(Given records)

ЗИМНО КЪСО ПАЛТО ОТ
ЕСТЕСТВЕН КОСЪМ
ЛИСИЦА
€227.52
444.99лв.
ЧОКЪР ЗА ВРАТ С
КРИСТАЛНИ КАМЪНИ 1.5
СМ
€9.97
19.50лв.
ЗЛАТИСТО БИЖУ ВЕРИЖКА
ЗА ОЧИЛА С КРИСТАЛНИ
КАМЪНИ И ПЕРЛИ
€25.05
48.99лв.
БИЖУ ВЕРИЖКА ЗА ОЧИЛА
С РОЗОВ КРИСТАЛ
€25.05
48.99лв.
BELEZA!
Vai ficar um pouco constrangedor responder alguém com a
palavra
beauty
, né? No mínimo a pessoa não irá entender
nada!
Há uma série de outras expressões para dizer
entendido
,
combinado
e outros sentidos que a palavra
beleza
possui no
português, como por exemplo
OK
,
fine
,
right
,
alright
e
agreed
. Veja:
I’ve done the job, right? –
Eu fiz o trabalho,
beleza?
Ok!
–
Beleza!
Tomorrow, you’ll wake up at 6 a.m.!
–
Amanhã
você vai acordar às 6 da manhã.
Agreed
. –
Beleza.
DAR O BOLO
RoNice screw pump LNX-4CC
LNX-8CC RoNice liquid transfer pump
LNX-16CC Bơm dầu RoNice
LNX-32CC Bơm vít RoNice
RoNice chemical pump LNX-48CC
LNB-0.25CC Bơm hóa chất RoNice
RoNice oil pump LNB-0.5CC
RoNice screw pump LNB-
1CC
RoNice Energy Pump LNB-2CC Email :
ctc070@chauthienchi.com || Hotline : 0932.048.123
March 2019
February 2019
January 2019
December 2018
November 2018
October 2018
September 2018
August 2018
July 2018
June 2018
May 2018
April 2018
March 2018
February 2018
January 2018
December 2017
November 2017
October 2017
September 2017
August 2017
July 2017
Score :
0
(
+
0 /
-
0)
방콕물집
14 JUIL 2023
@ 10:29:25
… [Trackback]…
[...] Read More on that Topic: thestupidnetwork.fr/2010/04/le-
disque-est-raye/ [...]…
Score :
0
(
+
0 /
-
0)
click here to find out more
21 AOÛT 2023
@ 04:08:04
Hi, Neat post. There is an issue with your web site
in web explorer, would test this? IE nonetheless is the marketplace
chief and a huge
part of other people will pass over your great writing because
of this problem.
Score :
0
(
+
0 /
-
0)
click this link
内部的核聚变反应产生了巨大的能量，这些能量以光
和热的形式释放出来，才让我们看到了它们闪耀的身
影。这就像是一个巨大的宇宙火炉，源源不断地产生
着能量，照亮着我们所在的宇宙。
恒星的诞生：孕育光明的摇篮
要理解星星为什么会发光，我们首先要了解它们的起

(End Given records)

_Exercise brief:_
Above are the records. Print exactly, and only, the lines from the line with "e outros sentidos que a palavra" to the line with "[...] Read More", both inclusive.

_Solution:_
e outros sentidos que a palavra
beleza
possui no
português, como por exemplo
OK
,
fine
,
right
,
alright
e
agreed
. Veja:
I’ve done the job, right? –
Eu fiz o trabalho,
beleza?
Ok!
–
Beleza!
Tomorrow, you’ll wake up at 6 a.m.!
–
Amanhã
você vai acordar às 6 da manhã.
Agreed
. –
Beleza.
DAR O BOLO
RoNice screw pump LNX-4CC
LNX-8CC RoNice liquid transfer pump
LNX-16CC Bơm dầu RoNice
LNX-32CC Bơm vít RoNice
RoNice chemical pump LNX-48CC
LNB-0.25CC Bơm hóa chất RoNice
RoNice oil pump LNB-0.5CC
RoNice screw pump LNB-
1CC
RoNice Energy Pump LNB-2CC Email :
ctc070@chauthienchi.com || Hotline : 0932.048.123
March 2019
February 2019
January 2019
December 2018
November 2018
October 2018
September 2018
August 2018
July 2018
June 2018
May 2018
April 2018
March 2018
February 2018
January 2018
December 2017
November 2017
October 2017
September 2017
August 2017
July 2017
Score :
0
(
+
0 /
-
0)
방콕물집
14 JUIL 2023
@ 10:29:25
… [Trackback]…
[...] Read More on that Topic: thestupidnetwork.fr/2010/04/le-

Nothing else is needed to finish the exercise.